◆ Work required
Write out the records that appear below, verbatim and complete, but without pictures.

◆ Input for this task

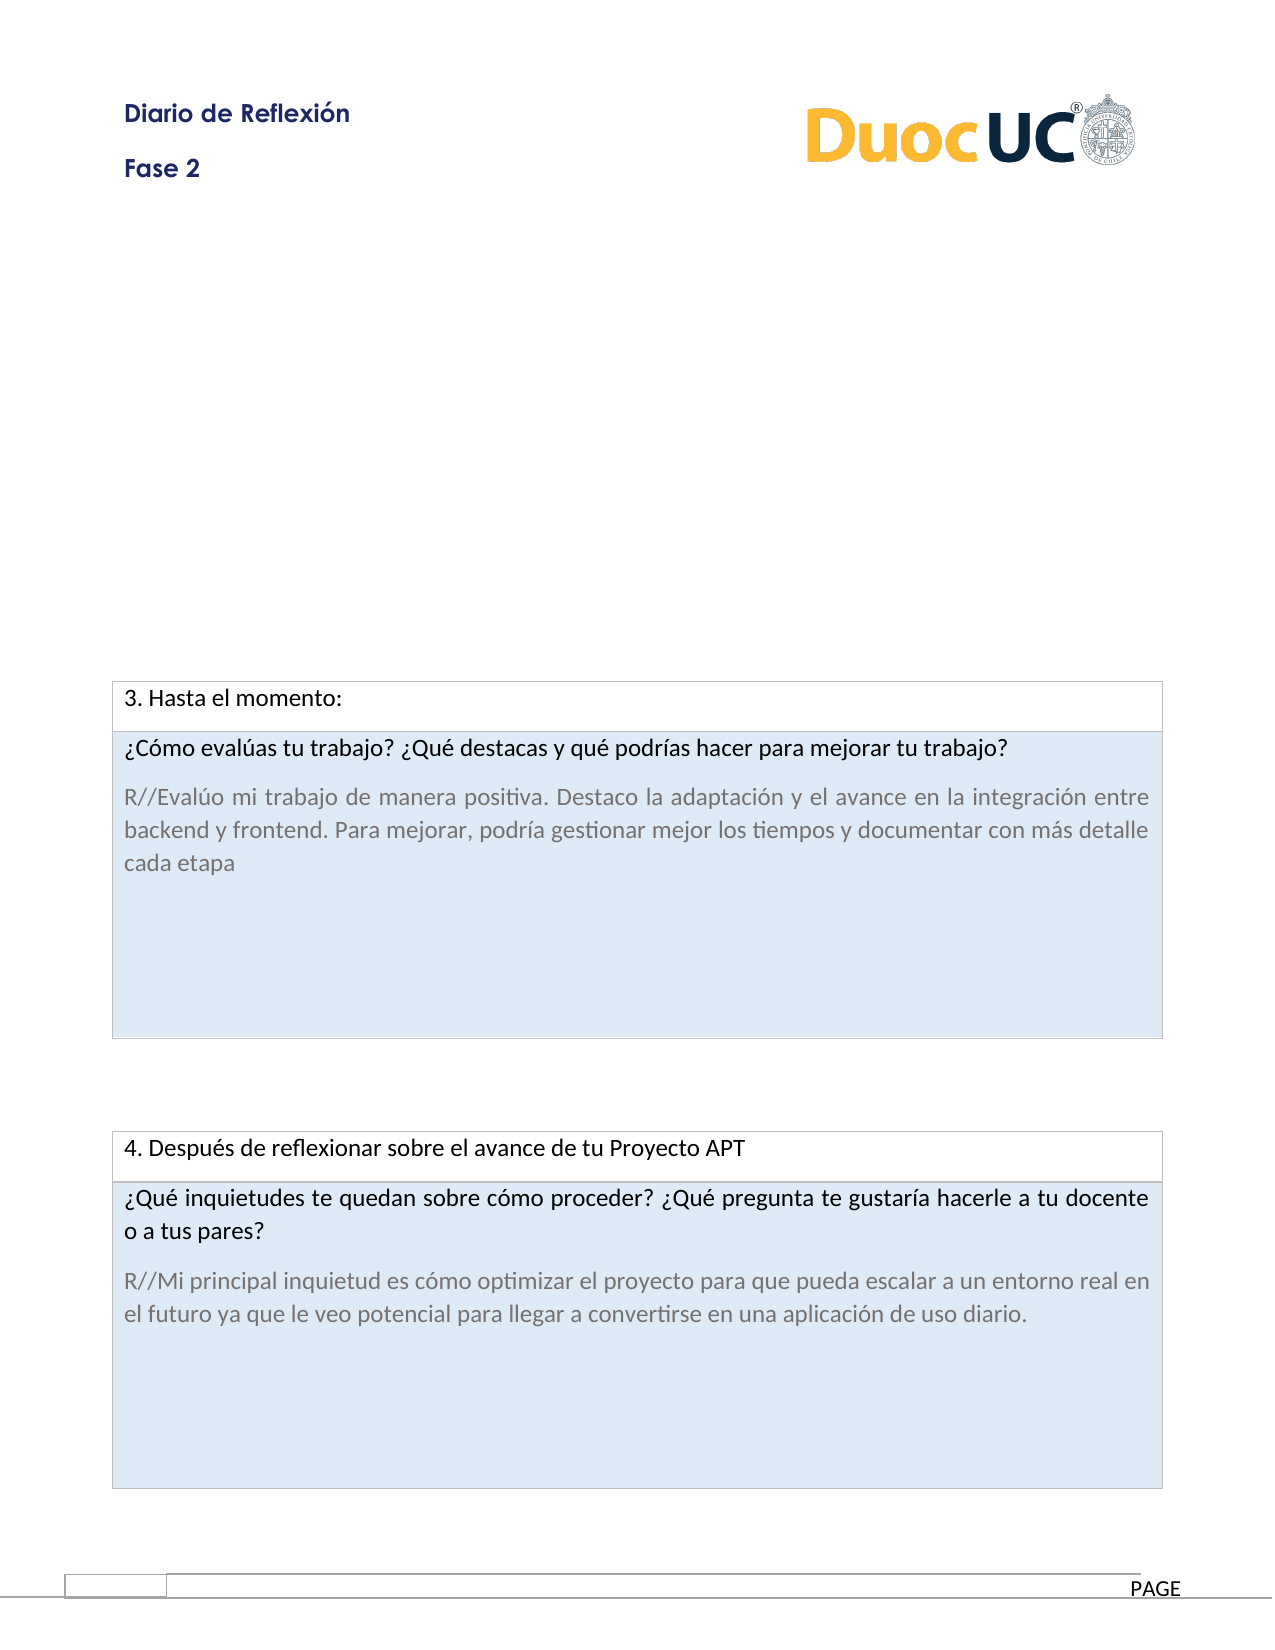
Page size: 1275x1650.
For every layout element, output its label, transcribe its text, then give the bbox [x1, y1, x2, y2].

table_header 3. Hasta el momento: [113, 682, 1162, 731]
table_cell ¿Cómo evalúas tu trabajo? ¿Qué destacas y qué podrías hacer para mejorar tu trabajo? R//Evalúo mi trabajo de manera positiva. Destaco la adaptación y el avance en la integración entre backend y frontend. Para mejorar, podría gestionar mejor los tiempos y documentar con más detalle cada etapa [113, 732, 1162, 1037]
table_header 4. Después de reflexionar sobre el avance de tu Proyecto APT [113, 1132, 1162, 1181]
table_cell ¿Qué inquietudes te quedan sobre cómo proceder? ¿Qué pregunta te gustaría hacerle a tu docente o a tus pares? R//Mi principal inquietud es cómo optimizar el proyecto para que pueda escalar a un entorno real en el futuro ya que le veo potencial para llegar a convertirse en una aplicación de uso diario. [113, 1183, 1162, 1488]
picture [807, 94, 1135, 165]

◆ Response box
Page size: 1275x1650.
For every layout element, output its label, transcribe its text, then give the bbox [x1, y1, x2, y2].

table_header 3. Hasta el momento: [113, 682, 1162, 731]
table_cell ¿Cómo evalúas tu trabajo? ¿Qué destacas y qué podrías hacer para mejorar tu trabajo? R//Evalúo mi trabajo de manera positiva. Destaco la adaptación y el avance en la integración entre backend y frontend. Para mejorar, podría gestionar mejor los tiempos y documentar con más detalle cada etapa [113, 732, 1162, 1037]
table_header 4. Después de reflexionar sobre el avance de tu Proyecto APT [113, 1132, 1162, 1181]
table_cell ¿Qué inquietudes te quedan sobre cómo proceder? ¿Qué pregunta te gustaría hacerle a tu docente o a tus pares? R//Mi principal inquietud es cómo optimizar el proyecto para que pueda escalar a un entorno real en el futuro ya que le veo potencial para llegar a convertirse en una aplicación de uso diario. [113, 1183, 1162, 1488]
picture [807, 94, 1135, 165]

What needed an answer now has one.